You type in your username and password, click on Login, and everything works great. But today, you click on Login and nothing happens.
So you try again …
And again …
You quit trying, thinking that their website is down or having problems.
You go back again later in the day, but the same thing is still happening.
There’s a good chance that your username and password have been captured.
Websites that don’t use 2FA can be susceptible to these types of attacks.
2FA, or two-factor authentication, uses more than just a username and password to gain entry into their website.
A 2FA enabled website will confirm your identity through SMS, Phone, Email, or some other secondary method that can verify that it’s you requesting access.
If your credentials were captured, the hacker still would not be able to gain access on a 2FA enabled website.
If you aren’t sure if a website supports 2FA, all you have to do is use this 2FA support verification tool.

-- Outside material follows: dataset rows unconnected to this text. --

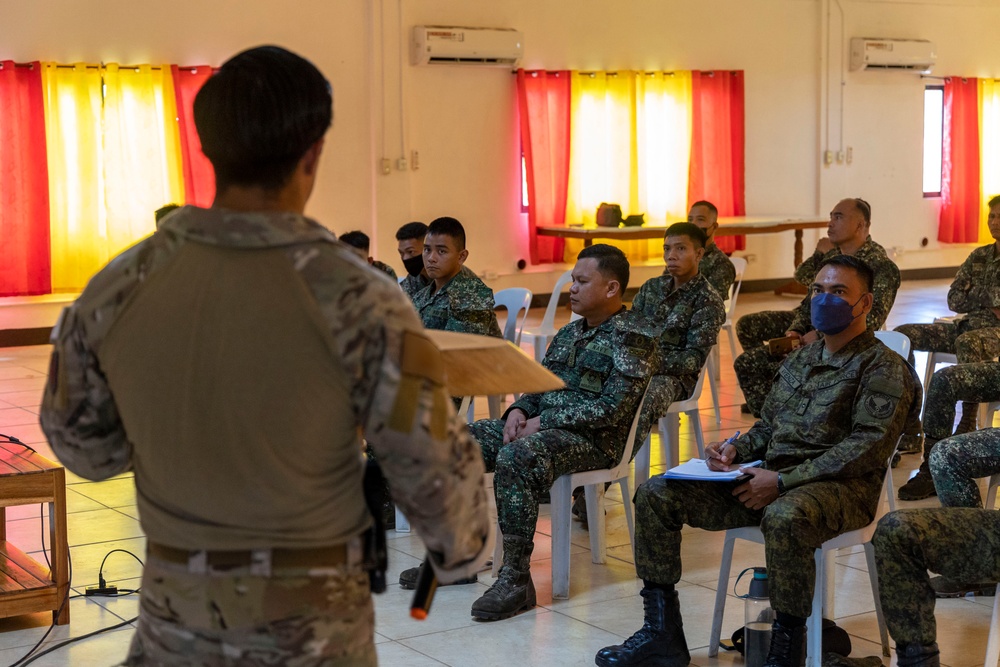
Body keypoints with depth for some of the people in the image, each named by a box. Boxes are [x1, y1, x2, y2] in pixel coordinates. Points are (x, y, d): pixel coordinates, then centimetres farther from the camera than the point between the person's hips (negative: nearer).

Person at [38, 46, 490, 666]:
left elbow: (82, 436, 4)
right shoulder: (360, 302, -24)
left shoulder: (120, 287, -13)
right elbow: (437, 475, -17)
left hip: (181, 608, 3)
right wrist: (462, 546, 6)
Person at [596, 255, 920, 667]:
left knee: (784, 517, -43)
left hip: (841, 486, -7)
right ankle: (662, 631, -4)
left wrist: (783, 481, -20)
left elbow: (869, 445, -15)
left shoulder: (884, 367, -3)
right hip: (773, 480, 7)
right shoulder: (799, 360, 21)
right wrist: (736, 449, 2)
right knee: (656, 494, -6)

We tested BankofAmerica.com to see if it supported 2FA. Here are the results:
As you can see, BankofAmerica.com supports 2FA through SMS messaging and/or email.
If a website stops working properly, there is a good chance that your computer system and/or network has been compromised.
If you suspect your computer system and/or network has been compromised, you should run a security audit to see what needs to be done to fix the vulnerability and remove the threat.
Ways To Prevent the Next Cyber Crime Event
A lot of companies install antivirus programs to monitor their computer systems.
While this is a good first step, it’s not enough in most cases.
Having a security professional in-house and/or on-call is the next best option. But, for most companies, the cost associated with this is too high.
That’s why most businesses work with cybersecurity vendors.
Because these vendors focus solely on cybersecurity, their level of expertise in the area of protecting companies against cybercriminals are unmatched.
Compared to hiring a single cybersecurity personnel, businesses are far more protected when they assign their network’s protection to a vendor that specializes in cybersecurity.
What’s more, these security companies are equipped with cybersecurity-related tools and methodologies.
One such methodology they use is infrastructure testing — a process where the cybersecurity company uses the procedures, strategies, and tools used by real-world hackers to uncover weak points in their client’s IT security.
By running an infrastructure test, companies are able to fortify the gaps in their IT security even before their network falls prey to cybercriminals.
Cybercrime isn’t slowing down.
Our dependency on the internet, and being connected, puts us at risk more each day.
Plus, we just keep adding more IoT devices that aren’t nearly as secure as we would like to think.
If you have been the victim of cybercrime, you need to find the vulnerabilities and patch them up. Then remove the actual threat from your system.
If you don’t know what to do, or how to do it, then you need to contact a security provider to help resolve these issues before they compromise your company and/or your customers.